Task brief: Work out how many lines of the data hold the string "Centre", and reply with that number alone.

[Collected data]
BEGIN
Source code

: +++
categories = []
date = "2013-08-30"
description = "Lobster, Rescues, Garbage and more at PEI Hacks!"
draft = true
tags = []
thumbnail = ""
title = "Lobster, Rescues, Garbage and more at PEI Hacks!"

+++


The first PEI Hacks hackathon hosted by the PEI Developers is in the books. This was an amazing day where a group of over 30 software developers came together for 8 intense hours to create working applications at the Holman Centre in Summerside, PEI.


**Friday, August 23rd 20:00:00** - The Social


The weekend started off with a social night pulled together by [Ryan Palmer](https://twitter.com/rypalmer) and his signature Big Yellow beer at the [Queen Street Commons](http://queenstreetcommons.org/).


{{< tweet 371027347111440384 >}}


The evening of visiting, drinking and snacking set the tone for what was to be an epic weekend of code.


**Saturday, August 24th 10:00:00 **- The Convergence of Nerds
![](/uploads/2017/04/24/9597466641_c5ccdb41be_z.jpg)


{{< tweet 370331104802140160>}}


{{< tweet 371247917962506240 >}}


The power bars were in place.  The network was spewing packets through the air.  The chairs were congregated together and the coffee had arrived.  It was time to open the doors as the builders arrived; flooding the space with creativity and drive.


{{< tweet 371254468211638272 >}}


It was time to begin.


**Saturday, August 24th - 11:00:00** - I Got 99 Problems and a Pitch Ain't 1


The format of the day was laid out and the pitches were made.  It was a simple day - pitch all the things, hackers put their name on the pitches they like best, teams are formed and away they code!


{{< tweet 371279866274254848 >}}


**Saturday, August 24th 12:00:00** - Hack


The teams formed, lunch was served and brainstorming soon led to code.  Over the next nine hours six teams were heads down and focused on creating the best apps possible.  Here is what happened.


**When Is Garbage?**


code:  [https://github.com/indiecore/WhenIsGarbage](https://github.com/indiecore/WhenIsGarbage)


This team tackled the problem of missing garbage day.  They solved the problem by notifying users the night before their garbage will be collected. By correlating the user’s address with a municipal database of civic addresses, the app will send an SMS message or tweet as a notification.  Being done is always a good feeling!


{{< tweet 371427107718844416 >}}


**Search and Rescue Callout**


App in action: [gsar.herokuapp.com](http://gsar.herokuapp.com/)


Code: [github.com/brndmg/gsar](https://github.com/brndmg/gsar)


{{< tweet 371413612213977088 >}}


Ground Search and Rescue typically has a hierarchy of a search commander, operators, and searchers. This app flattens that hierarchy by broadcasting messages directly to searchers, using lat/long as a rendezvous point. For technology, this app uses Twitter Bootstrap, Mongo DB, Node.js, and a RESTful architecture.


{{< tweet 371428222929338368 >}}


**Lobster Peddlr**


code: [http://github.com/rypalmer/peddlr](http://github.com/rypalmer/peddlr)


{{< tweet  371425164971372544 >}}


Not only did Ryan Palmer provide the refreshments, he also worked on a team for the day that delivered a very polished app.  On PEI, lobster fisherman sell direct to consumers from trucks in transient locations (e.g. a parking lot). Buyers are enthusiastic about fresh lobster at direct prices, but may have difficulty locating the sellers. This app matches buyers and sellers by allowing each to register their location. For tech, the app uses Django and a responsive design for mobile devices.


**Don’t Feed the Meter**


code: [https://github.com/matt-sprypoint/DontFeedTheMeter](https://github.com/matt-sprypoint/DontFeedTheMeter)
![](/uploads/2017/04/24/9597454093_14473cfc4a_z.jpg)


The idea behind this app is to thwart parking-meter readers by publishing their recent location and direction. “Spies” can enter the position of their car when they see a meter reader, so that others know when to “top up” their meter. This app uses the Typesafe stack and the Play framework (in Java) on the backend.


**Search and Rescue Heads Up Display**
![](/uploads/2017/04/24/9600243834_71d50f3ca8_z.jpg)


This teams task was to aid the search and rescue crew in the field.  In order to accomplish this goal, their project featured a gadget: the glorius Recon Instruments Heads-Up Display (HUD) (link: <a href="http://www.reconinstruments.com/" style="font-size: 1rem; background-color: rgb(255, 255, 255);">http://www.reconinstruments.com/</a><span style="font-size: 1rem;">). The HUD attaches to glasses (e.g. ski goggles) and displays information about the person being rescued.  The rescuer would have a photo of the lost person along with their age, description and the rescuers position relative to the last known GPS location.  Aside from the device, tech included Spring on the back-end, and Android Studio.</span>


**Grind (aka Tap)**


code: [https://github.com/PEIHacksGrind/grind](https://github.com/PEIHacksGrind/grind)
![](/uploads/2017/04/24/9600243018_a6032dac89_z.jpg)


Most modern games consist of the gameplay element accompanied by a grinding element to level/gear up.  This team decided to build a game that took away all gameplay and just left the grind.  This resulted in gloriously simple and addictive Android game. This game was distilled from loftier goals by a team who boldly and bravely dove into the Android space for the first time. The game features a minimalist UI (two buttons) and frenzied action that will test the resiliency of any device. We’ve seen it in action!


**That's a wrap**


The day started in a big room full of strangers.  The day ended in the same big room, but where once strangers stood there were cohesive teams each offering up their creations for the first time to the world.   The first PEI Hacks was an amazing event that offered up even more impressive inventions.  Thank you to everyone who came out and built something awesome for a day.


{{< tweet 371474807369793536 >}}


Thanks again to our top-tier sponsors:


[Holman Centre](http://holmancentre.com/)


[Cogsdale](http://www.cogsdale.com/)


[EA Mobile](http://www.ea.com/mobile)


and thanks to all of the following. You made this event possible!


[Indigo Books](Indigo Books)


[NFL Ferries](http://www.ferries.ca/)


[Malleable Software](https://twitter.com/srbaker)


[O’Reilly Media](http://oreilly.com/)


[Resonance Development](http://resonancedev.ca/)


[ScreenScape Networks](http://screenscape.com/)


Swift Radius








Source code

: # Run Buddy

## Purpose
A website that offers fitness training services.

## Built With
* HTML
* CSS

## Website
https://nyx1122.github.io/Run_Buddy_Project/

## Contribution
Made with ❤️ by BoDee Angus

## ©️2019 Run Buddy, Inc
END
Exercise answer: 2